Requisito 1:
Repita sem alterações o trecho da entrevista que vai de "Jorge Fão – Fiquei" até "enxugar no aeroporto.".

Excerto do texto:
━━━━━━━━━━━━━━━━━━━━━━━━━━━━━━

Jorge Fão – Fiquei contente, mas de facto muito surpreendido. O meu passado político foi bastante conturbado. Em Macau, vivia-se um período difícil. Portugal nunca tinha negociado uma transição, Portugal fazia abandonos nas suas ex-colónias. Estive lá logo após o 25 de Abril. Ao que é que eu, um jovem de vinte e tal anos, assisti? Ao regresso dos portugueses de África. Vi a bagagem dos retornados toda atirada para o Cais do Sodré. Vi pessoas mal alojadas. Vi roupas a enxugar no aeroporto.
– Projectou nesse cenário os portugueses de Macau?
J.F. – Pensei: ‘Isto poderá acontecer connosco’. Já se falava da entrega de Macau logo depois de Hong Kong. Por isso criámos uma associação sindical em defesa dos nossos direitos. A Declaração Conjunta foi assinada em 1987, no mesmo ano criámos a ATFPM [Associação dos Trabalhadores da Função Pública de Macau], em resposta ao ficou consagrado no acordo. Da parte chinesa, ficou claro que seriam pagas as pensões dos funcionários públicos que se aposentassem depois de 1999, dos que iam ficar. Na parte portuguesa esta questão estava em branco, não se disse nada. Portugal não pagou pensões a nenhum funcionário público de nenhuma colónia, com a excepção de Macau. Isto não aconteceu por acaso. Aconteceu porque um punhado de pessoas resolveu fundar a ATFPM. Quando me aposentei, como diz aqui [mostra um recorte do Jornal Tribuna de Macau com os protagonistas do processo de integração], já tinha os problemas mais ou menos resolvidos em 1994. Já havia o diploma da integração.

━━━━━━━━━━━━━━━━━━━━━━━━━━━━━━

Requisito 2:
Atualize todos os registos, substituindo "order" por "ordem" e mantendo tudo o resto igual. Deixe as imagens fora da resposta.

Dados de entrada:
━━━━━━━━━━━━━━━━━━━━━━━━━━━━━━

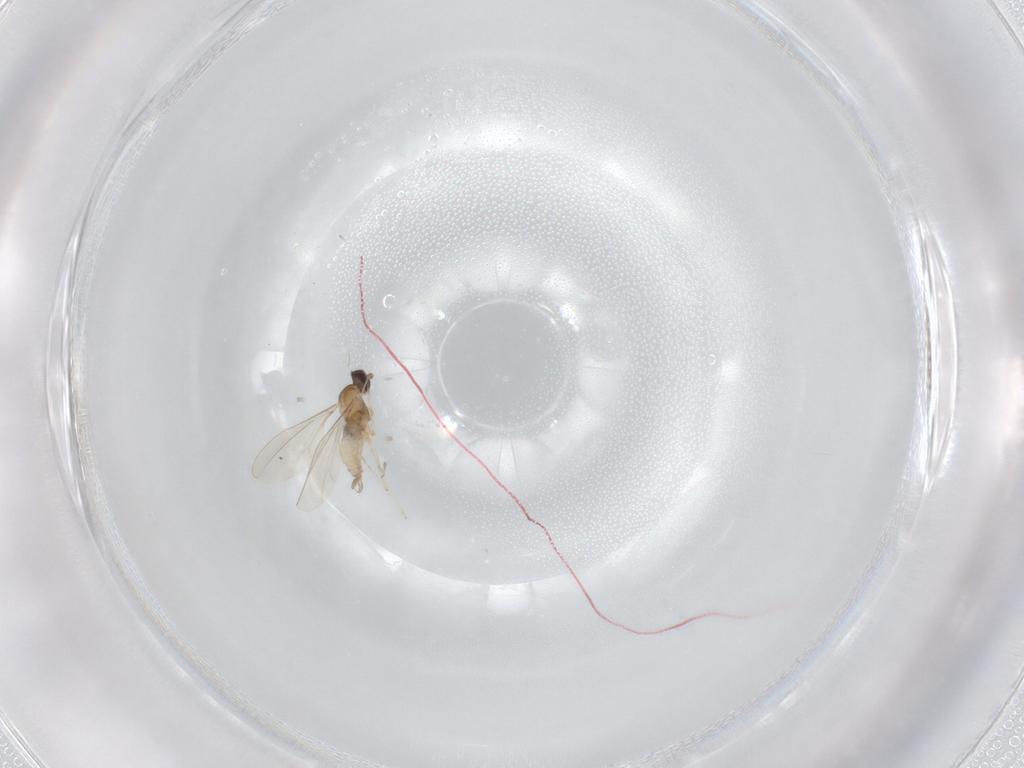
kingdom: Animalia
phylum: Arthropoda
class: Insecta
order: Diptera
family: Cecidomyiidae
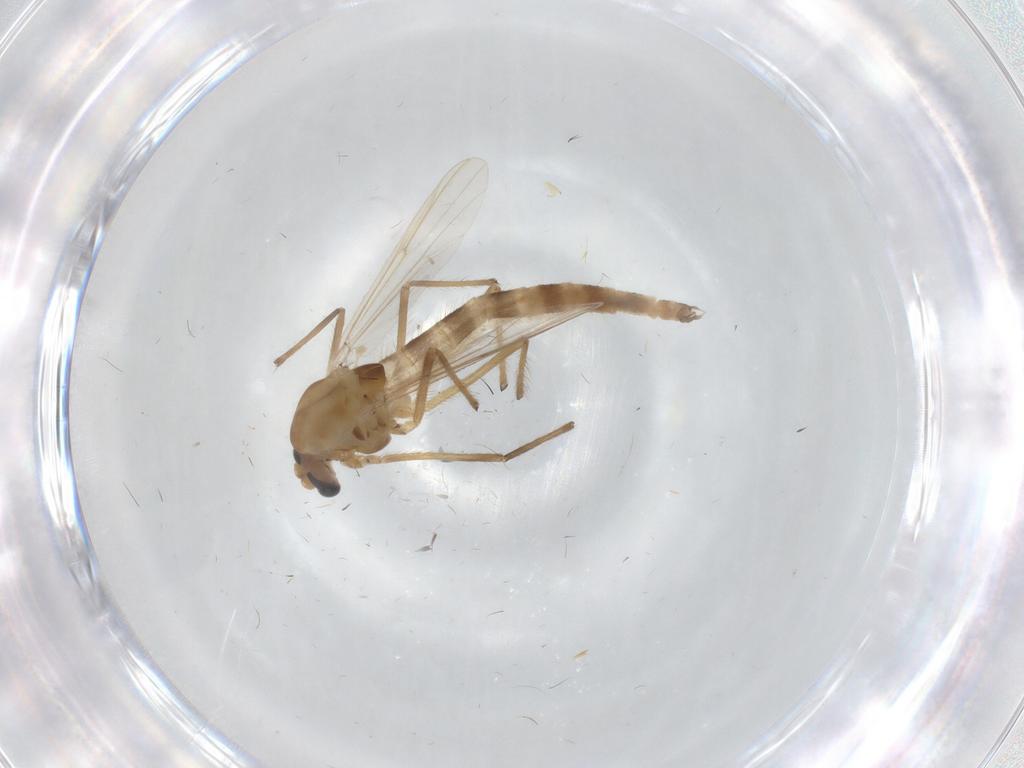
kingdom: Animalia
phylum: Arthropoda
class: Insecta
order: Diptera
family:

━━━━━━━━━━━━━━━━━━━━━━━━━━━━━━

Resultado esperado 1:
Jorge Fão – Fiquei contente, mas de facto muito surpreendido. O meu passado político foi bastante conturbado. Em Macau, vivia-se um período difícil. Portugal nunca tinha negociado uma transição, Portugal fazia abandonos nas suas ex-colónias. Estive lá logo após o 25 de Abril. Ao que é que eu, um jovem de vinte e tal anos, assisti? Ao regresso dos portugueses de África. Vi a bagagem dos retornados toda atirada para o Cais do Sodré. Vi pessoas mal alojadas. Vi roupas a enxugar no aeroporto.

Resultado esperado 2:
kingdom: Animalia
phylum: Arthropoda
class: Insecta
ordem: Diptera
family: Cecidomyiidae
kingdom: Animalia
phylum: Arthropoda
class: Insecta
ordem: Diptera
family:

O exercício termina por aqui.